*** Begin section ***
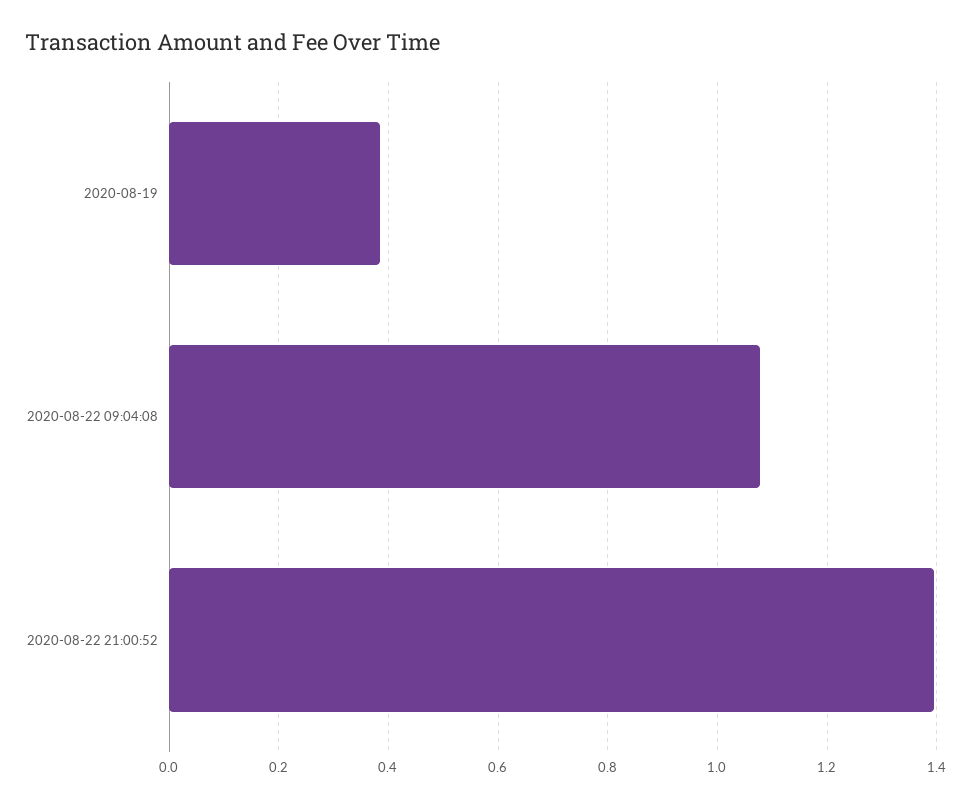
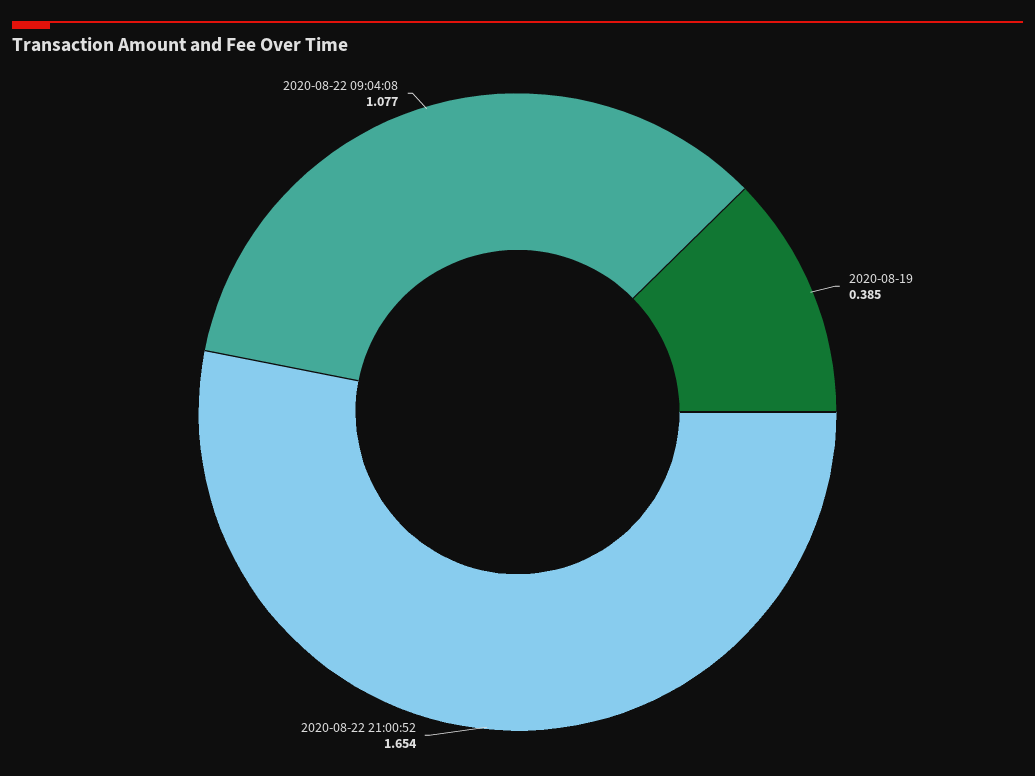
  {
    "2020-08-19": 0.385,
    "2020-08-22 09:04:08": 1.077,
-   "2020-08-22 21:00:52": 1.4
+   "2020-08-22 21:00:52": 1.654
  }

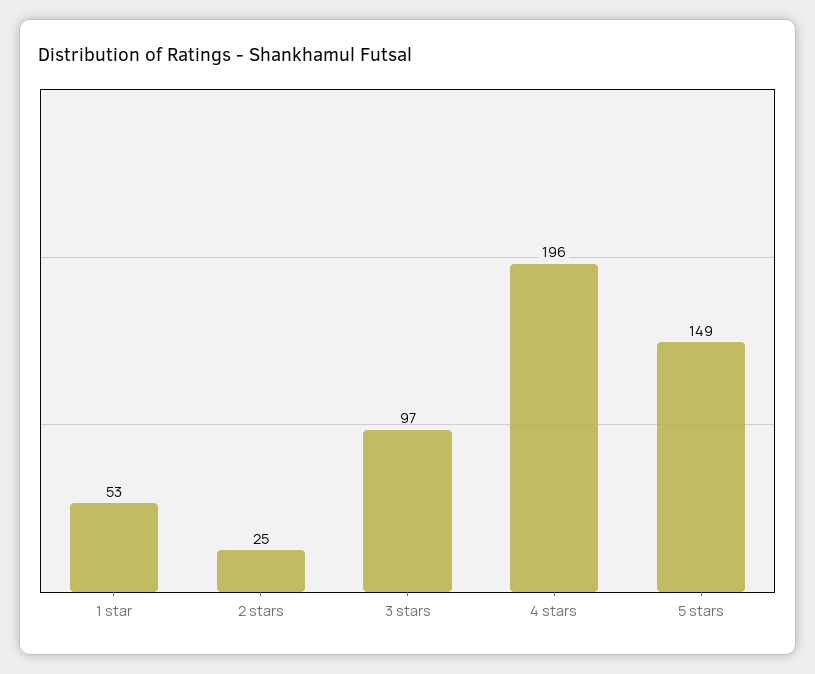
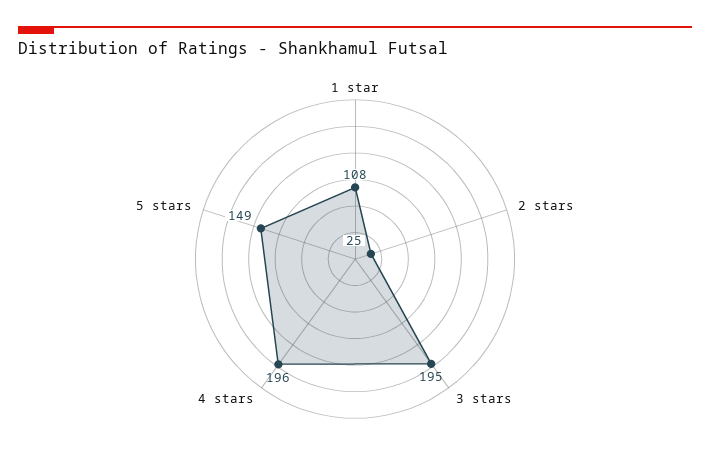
  {
-   "1 star": 53,
+   "1 star": 108,
    "2 stars": 25,
-   "3 stars": 97,
+   "3 stars": 195,
    "4 stars": 196,
    "5 stars": 149
  }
*** End section ***
Your objective:
Copy out the entries exactly as they stand, omitting the images.

Answer box:
  {
    "2020-08-19": 0.385,
    "2020-08-22 09:04:08": 1.077,
-   "2020-08-22 21:00:52": 1.4
+   "2020-08-22 21:00:52": 1.654
  }

  {
-   "1 star": 53,
+   "1 star": 108,
    "2 stars": 25,
-   "3 stars": 97,
+   "3 stars": 195,
    "4 stars": 196,
    "5 stars": 149
  }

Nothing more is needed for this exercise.